* _WORK TO BE COMPLETED_: Nothing but the lines below between the line holding "1: (537, 85, 0.50)" and the line holding "36: (286, 68, 0.65)", inclusive, should appear in the answer, each set down exactly.
------------------------------------------------------------------------
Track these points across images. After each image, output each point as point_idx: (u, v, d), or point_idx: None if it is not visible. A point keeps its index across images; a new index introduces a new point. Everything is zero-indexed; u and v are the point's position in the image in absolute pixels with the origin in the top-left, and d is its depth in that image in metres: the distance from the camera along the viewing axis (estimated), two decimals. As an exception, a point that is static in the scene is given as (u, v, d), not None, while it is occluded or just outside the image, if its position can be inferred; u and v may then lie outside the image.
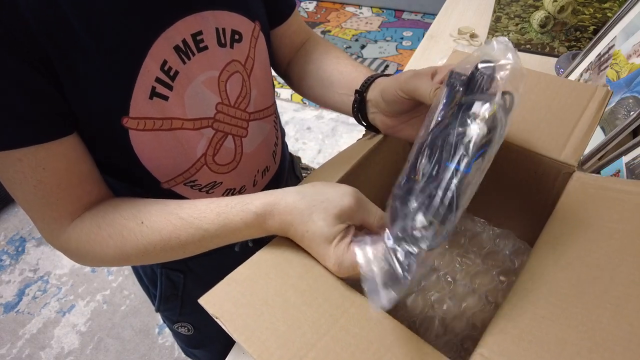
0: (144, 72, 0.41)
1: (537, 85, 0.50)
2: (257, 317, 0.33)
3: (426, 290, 0.53)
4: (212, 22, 0.45)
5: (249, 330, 0.33)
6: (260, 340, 0.32)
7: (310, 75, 0.60)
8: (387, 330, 0.32)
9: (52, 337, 1.52)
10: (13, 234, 1.86)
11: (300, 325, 0.33)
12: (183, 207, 0.43)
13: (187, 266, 0.64)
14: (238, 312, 0.34)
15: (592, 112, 0.46)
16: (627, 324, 0.29)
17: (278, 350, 0.31)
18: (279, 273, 0.37)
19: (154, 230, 0.42)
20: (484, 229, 0.59)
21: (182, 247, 0.43)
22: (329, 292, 0.35)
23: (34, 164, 0.39)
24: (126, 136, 0.43)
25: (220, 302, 0.35)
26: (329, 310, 0.34)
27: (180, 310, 0.69)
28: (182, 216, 0.42)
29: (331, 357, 0.31)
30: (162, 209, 0.43)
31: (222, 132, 0.51)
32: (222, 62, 0.47)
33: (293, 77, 0.64)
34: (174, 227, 0.42)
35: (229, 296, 0.35)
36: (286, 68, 0.65)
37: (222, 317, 0.34)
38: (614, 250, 0.34)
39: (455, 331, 0.48)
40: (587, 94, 0.48)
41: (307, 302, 0.34)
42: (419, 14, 2.88)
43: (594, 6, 0.92)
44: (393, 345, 0.31)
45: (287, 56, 0.64)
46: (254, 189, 0.60)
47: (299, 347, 0.31)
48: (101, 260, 0.45)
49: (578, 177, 0.42)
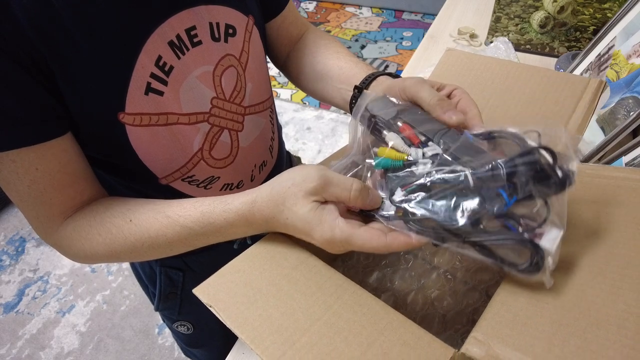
0: (139, 68, 0.41)
1: (532, 78, 0.51)
2: (251, 305, 0.34)
3: (426, 287, 0.53)
4: (206, 16, 0.45)
5: (242, 317, 0.33)
6: (253, 326, 0.32)
7: (309, 68, 0.60)
8: (380, 314, 0.33)
9: (51, 338, 1.52)
10: (13, 234, 1.86)
11: (293, 312, 0.33)
12: (171, 206, 0.43)
13: (186, 264, 0.64)
14: (232, 301, 0.34)
15: (586, 103, 0.47)
16: (623, 302, 0.29)
17: (271, 335, 0.32)
18: (273, 265, 0.38)
19: (141, 228, 0.43)
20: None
21: (169, 245, 0.43)
22: (322, 281, 0.36)
23: (27, 164, 0.40)
24: (123, 132, 0.43)
25: (214, 292, 0.35)
26: (322, 298, 0.34)
27: (179, 309, 0.69)
28: (168, 214, 0.43)
29: (324, 342, 0.31)
30: (151, 208, 0.44)
31: (217, 126, 0.51)
32: (216, 57, 0.48)
33: (291, 70, 0.64)
34: (161, 225, 0.42)
35: (223, 286, 0.36)
36: (285, 60, 0.65)
37: (215, 305, 0.34)
38: (610, 234, 0.35)
39: (456, 327, 0.49)
40: (581, 86, 0.48)
41: (300, 290, 0.35)
42: (418, 14, 2.88)
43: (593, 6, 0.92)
44: (386, 329, 0.32)
45: (285, 48, 0.64)
46: (252, 184, 0.60)
47: (291, 332, 0.32)
48: (92, 257, 0.46)
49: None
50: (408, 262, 0.56)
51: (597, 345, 0.28)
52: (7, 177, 0.41)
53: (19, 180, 0.41)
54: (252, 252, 0.39)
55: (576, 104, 0.47)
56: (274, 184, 0.39)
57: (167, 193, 0.52)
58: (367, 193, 0.36)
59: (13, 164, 0.39)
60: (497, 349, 0.29)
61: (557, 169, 0.30)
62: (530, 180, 0.29)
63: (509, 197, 0.29)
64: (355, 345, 0.31)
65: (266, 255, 0.39)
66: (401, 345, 0.30)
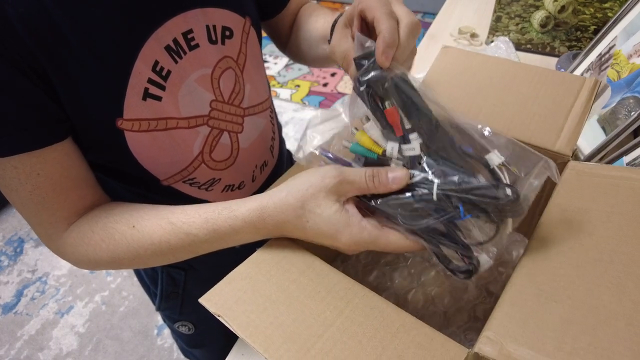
0: (136, 74, 0.41)
1: (528, 77, 0.51)
2: (261, 312, 0.33)
3: (426, 285, 0.53)
4: (202, 19, 0.45)
5: (253, 326, 0.33)
6: (265, 335, 0.32)
7: (301, 41, 0.60)
8: (393, 317, 0.33)
9: (50, 339, 1.51)
10: (11, 235, 1.86)
11: (305, 318, 0.33)
12: (174, 212, 0.43)
13: (188, 263, 0.63)
14: (241, 309, 0.34)
15: (582, 102, 0.47)
16: (630, 300, 0.30)
17: (285, 344, 0.31)
18: (279, 270, 0.37)
19: (144, 234, 0.43)
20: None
21: (173, 252, 0.43)
22: (331, 285, 0.35)
23: (29, 170, 0.40)
24: (122, 138, 0.43)
25: (222, 301, 0.35)
26: (332, 303, 0.34)
27: (180, 308, 0.69)
28: (172, 221, 0.42)
29: (339, 347, 0.31)
30: (154, 214, 0.44)
31: (217, 129, 0.51)
32: (214, 59, 0.47)
33: (292, 50, 0.65)
34: (164, 232, 0.42)
35: (230, 294, 0.35)
36: (290, 45, 0.65)
37: (224, 315, 0.33)
38: (612, 232, 0.35)
39: (458, 324, 0.49)
40: (577, 85, 0.48)
41: (310, 295, 0.34)
42: (419, 14, 2.88)
43: (594, 6, 0.92)
44: (399, 331, 0.32)
45: (288, 30, 0.64)
46: (253, 185, 0.60)
47: (305, 339, 0.31)
48: (96, 263, 0.45)
49: (573, 166, 0.43)
50: (407, 260, 0.56)
51: (607, 342, 0.28)
52: (9, 184, 0.40)
53: (21, 186, 0.40)
54: (257, 257, 0.39)
55: (573, 103, 0.47)
56: (288, 188, 0.39)
57: (169, 194, 0.52)
58: (385, 175, 0.36)
59: (15, 170, 0.39)
60: (509, 348, 0.29)
61: (512, 210, 0.34)
62: (487, 210, 0.34)
63: (464, 212, 0.34)
64: (370, 349, 0.31)
65: (271, 260, 0.38)
66: (415, 347, 0.31)
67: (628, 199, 0.37)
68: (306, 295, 0.34)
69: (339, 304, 0.34)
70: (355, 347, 0.31)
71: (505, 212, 0.34)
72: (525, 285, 0.33)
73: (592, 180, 0.40)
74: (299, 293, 0.35)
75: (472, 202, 0.33)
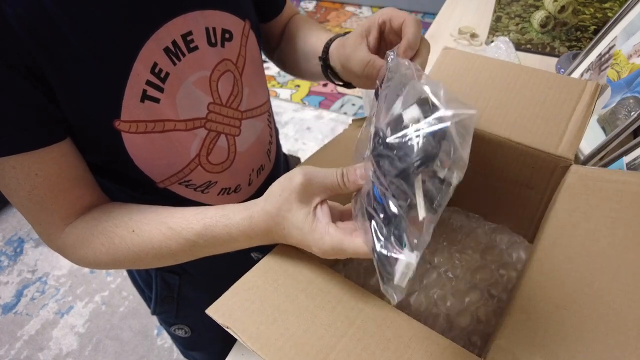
0: (134, 75, 0.41)
1: (530, 80, 0.51)
2: (271, 324, 0.33)
3: (428, 288, 0.53)
4: (202, 21, 0.45)
5: (263, 337, 0.32)
6: (277, 346, 0.31)
7: (295, 51, 0.60)
8: (404, 327, 0.32)
9: (50, 339, 1.51)
10: (11, 235, 1.86)
11: (316, 329, 0.32)
12: (173, 216, 0.43)
13: (182, 268, 0.64)
14: (250, 320, 0.33)
15: (584, 105, 0.47)
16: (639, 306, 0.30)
17: (297, 355, 0.31)
18: (287, 279, 0.37)
19: (144, 239, 0.43)
20: (479, 225, 0.59)
21: (173, 256, 0.43)
22: (341, 294, 0.35)
23: (27, 170, 0.40)
24: (119, 139, 0.43)
25: (230, 312, 0.34)
26: (343, 312, 0.33)
27: (176, 312, 0.68)
28: (171, 226, 0.42)
29: (352, 359, 0.30)
30: (153, 217, 0.44)
31: (214, 131, 0.51)
32: (213, 62, 0.47)
33: (280, 58, 0.65)
34: (164, 237, 0.42)
35: (238, 305, 0.34)
36: (278, 53, 0.65)
37: (233, 326, 0.33)
38: (618, 238, 0.35)
39: (461, 326, 0.49)
40: (579, 89, 0.49)
41: (320, 305, 0.34)
42: (419, 14, 2.88)
43: (594, 6, 0.92)
44: (412, 342, 0.31)
45: (278, 39, 0.65)
46: (249, 189, 0.60)
47: (318, 351, 0.31)
48: (96, 264, 0.46)
49: (576, 170, 0.43)
50: (408, 262, 0.56)
51: (619, 350, 0.28)
52: (8, 184, 0.41)
53: (20, 187, 0.40)
54: (264, 265, 0.38)
55: (574, 106, 0.47)
56: (267, 196, 0.39)
57: (164, 196, 0.52)
58: (354, 172, 0.36)
59: (13, 170, 0.39)
60: (521, 357, 0.29)
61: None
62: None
63: (380, 195, 0.31)
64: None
65: (279, 269, 0.38)
66: (428, 357, 0.30)
67: (632, 204, 0.37)
68: (316, 305, 0.34)
69: (350, 314, 0.33)
70: (369, 358, 0.30)
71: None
72: (534, 293, 0.33)
73: (596, 184, 0.40)
74: (308, 303, 0.34)
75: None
------------------------------------------------------------------------
* _RESPONSE TO THE EXERCISE_:
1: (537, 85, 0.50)
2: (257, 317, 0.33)
3: (426, 290, 0.53)
4: (212, 22, 0.45)
5: (249, 330, 0.33)
6: (260, 340, 0.32)
7: (310, 75, 0.60)
8: (387, 330, 0.32)
9: (52, 337, 1.52)
10: (13, 234, 1.86)
11: (300, 325, 0.33)
12: (183, 207, 0.43)
13: (187, 266, 0.64)
14: (238, 312, 0.34)
15: (592, 112, 0.46)
16: (627, 324, 0.29)
17: (278, 350, 0.31)
18: (279, 273, 0.37)
19: (154, 230, 0.42)
20: (484, 229, 0.59)
21: (182, 247, 0.43)
22: (329, 292, 0.35)
23: (34, 164, 0.39)
24: (126, 136, 0.43)
25: (220, 302, 0.35)
26: (329, 310, 0.34)
27: (180, 310, 0.69)
28: (182, 216, 0.42)
29: (331, 357, 0.31)
30: (162, 209, 0.43)
31: (222, 132, 0.51)
32: (222, 62, 0.47)
33: (293, 77, 0.64)
34: (174, 227, 0.42)
35: (229, 296, 0.35)
36: (286, 68, 0.65)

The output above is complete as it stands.